There are plenty of reasons to vote against Norm Coleman for senator. He was chosen by Karl Rove to be one of the Bush administration’s buddies in the Senate. He’s a political windsock, going from being a Democrat when city elections required it to being a Republican thug in the Senate to swinging back toward centrist in time for the big local paper to give him this ringing endorsement:
Coleman didn’t begin his Senate service as an agent of bipartisanship. But that’s the note on which he wound up his six-year term and which he has sounded repeatedly in his reelection campaign.
In fact, Coleman almost wasn’t elected senator at all. In 2002, Paul Wellstone would most likely have been elected to his third term in the Senate, despite just having voted against the popular-at-the-time Iraq war resolution. Norm Coleman was a failed gubernatorial candidate, having lost to a professional wrestler four years prior. If it hadn’t been for a plane accident eleven days before the election and some gross misrepresentations of what happened at Wellstone’s memorial, Coleman would probably have been a failed senatorial candidate as well.
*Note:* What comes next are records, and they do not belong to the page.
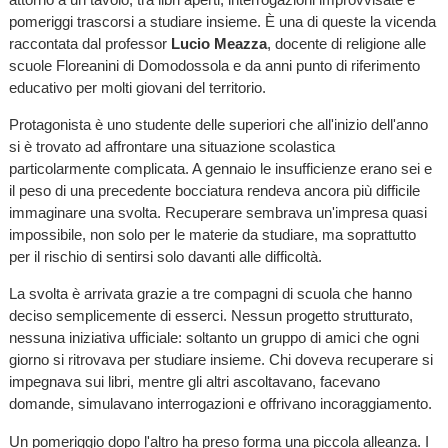
pomeriggi trascorsi a studiare insieme. È una di queste la vicenda
raccontata dal professor
Lucio Meazza
, docente di religione alle
scuole Floreanini di Domodossola e da anni punto di riferimento
educativo per molti giovani del territorio.
Protagonista è uno studente delle superiori che all'inizio dell'anno
si è trovato ad affrontare una situazione scolastica
particolarmente complicata. A gennaio le insufficienze erano sei e
il peso di una precedente bocciatura rendeva ancora più difficile
immaginare una svolta. Recuperare sembrava un'impresa quasi
impossibile, non solo per le materie da studiare, ma soprattutto
per il rischio di sentirsi solo davanti alle difficoltà.
La svolta è arrivata grazie a tre compagni di scuola che hanno
deciso semplicemente di esserci. Nessun progetto strutturato,
nessuna iniziativa ufficiale: soltanto un gruppo di amici che ogni
giorno si ritrovava per studiare insieme. Chi doveva recuperare si
impegnava sui libri, mentre gli altri ascoltavano, facevano
domande, simulavano interrogazioni e offrivano incoraggiamento.
Un pomeriggio dopo l'altro ha preso forma una piccola alleanza. I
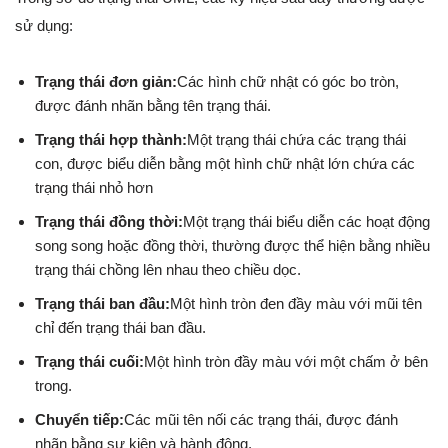
sử dụng:
Trạng thái đơn giản:
Các hình chữ nhật có góc bo tròn,
được đánh nhãn bằng tên trạng thái.
Trạng thái hợp thành:
Một trạng thái chứa các trạng thái
con, được biểu diễn bằng một hình chữ nhật lớn chứa các
trạng thái nhỏ hơn
Trạng thái đồng thời:
Một trạng thái biểu diễn các hoạt động
song song hoặc đồng thời, thường được thể hiện bằng nhiều
trạng thái chồng lên nhau theo chiều dọc.
Trạng thái ban đầu:
Một hình tròn đen đầy màu với mũi tên
chỉ đến trạng thái ban đầu.
Trạng thái cuối:
Một hình tròn đầy màu với một chấm ở bên
trong.
Chuyển tiếp:
Các mũi tên nối các trạng thái, được đánh
nhãn bằng sự kiện và hành động.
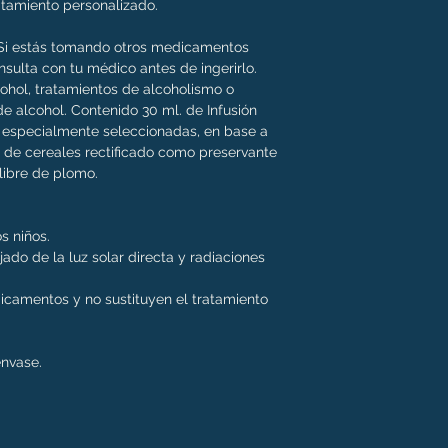
atamiento personalizado.
. Si estás tomando otros medicamentos
nsulta con tu médico antes de ingerirlo.
cohol, tratamientos de alcoholismo o
de alcohol. Contenido 30 ml. de Infusión
a especialmente seleccionadas, en base a
 de cereales rectificado como preservante
, libre de plomo.
os niños.
jado de la luz solar directa y radiaciones
dicamentos y no sustituyen el tratamiento
envase.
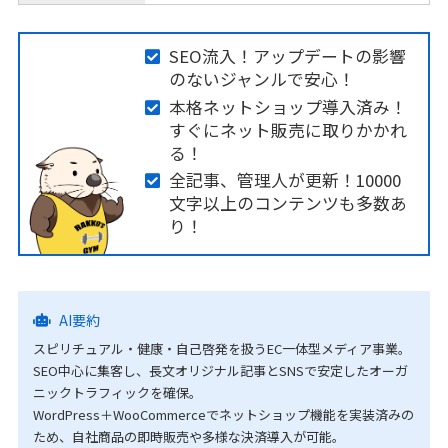
SEO流入！アップデートの影響
のないジャンルで安心！
本格ネットショップ導入済み！
すぐにネット販売に取りかかれ
る！
全記事、管理人が更新！10000
文字以上のコンテンツも多数あ
り！
AI要約
スピリチュアル・健康・自己啓発を扱うEC一体型メディア事業。
SEO中心に集客し、長文オリジナル記事とSNSで安定したオーガ
ニックトラフィックを確保。
WordPress＋WooCommerceでネットショップ機能を実装済みの
ため、自社商品の即時販売や多様な決済導入が可能。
Coleman is, at least professionally, a protect-marriage bigot. Despite his campaigning on a family values platform, his womanizing is well enough known that when Garrison Keillor referred to it in Salon, there was some murmuring about bad taste, but no stronger reaction. Despite having model/actress wife and a mistress, Coleman appears to feel entitled to more. Whenever his name comes up, stories like this and this are told of a grab-handy Norm. Put enough of these stories together, and you end up with a picture of a Coleman who likes to come onto women in no position to say no to him, those who have to choose between him and their jobs.
Coleman’s sense of entitlement isn’t limited to sex. He’s currently in his third corruption inquiry of the year. This one involves a CEO suing over payments he says his company improperly made to be funneled to Coleman. The first was over who pays what for Coleman’s DC apartment. Another was fueled by Coleman’s campaign refusing to answer questions about who buys his expensive suits. Coleman seem to have earned his place on the most corrupt list.
Then we get to the campaign itself. Coleman has run an ad campaign so negative that voters not only said it was disgusting, but were actually motivated to vote for someone else. He has again used lies about people remembering Wellstone for his own political gain. He is again suing a political opponent in the last days of a race over advertising. And in a new low, even for him, he just tried to disaffiliate himself from an appalling piece of negative campaigning (a comic book mailer, ironically about rape jokes) while repeating all its allegations for the press.
In short, Coleman’s political stance is determined by expedience, an expedience that includes both campaign support and personal gifts. He’s made it a practice to run the kind of campaigns that divide a country already steeped in vitriol. And I wouldn’t trust him to represent my interests in Congress any more than I would trust him in the smoky back room of a bar.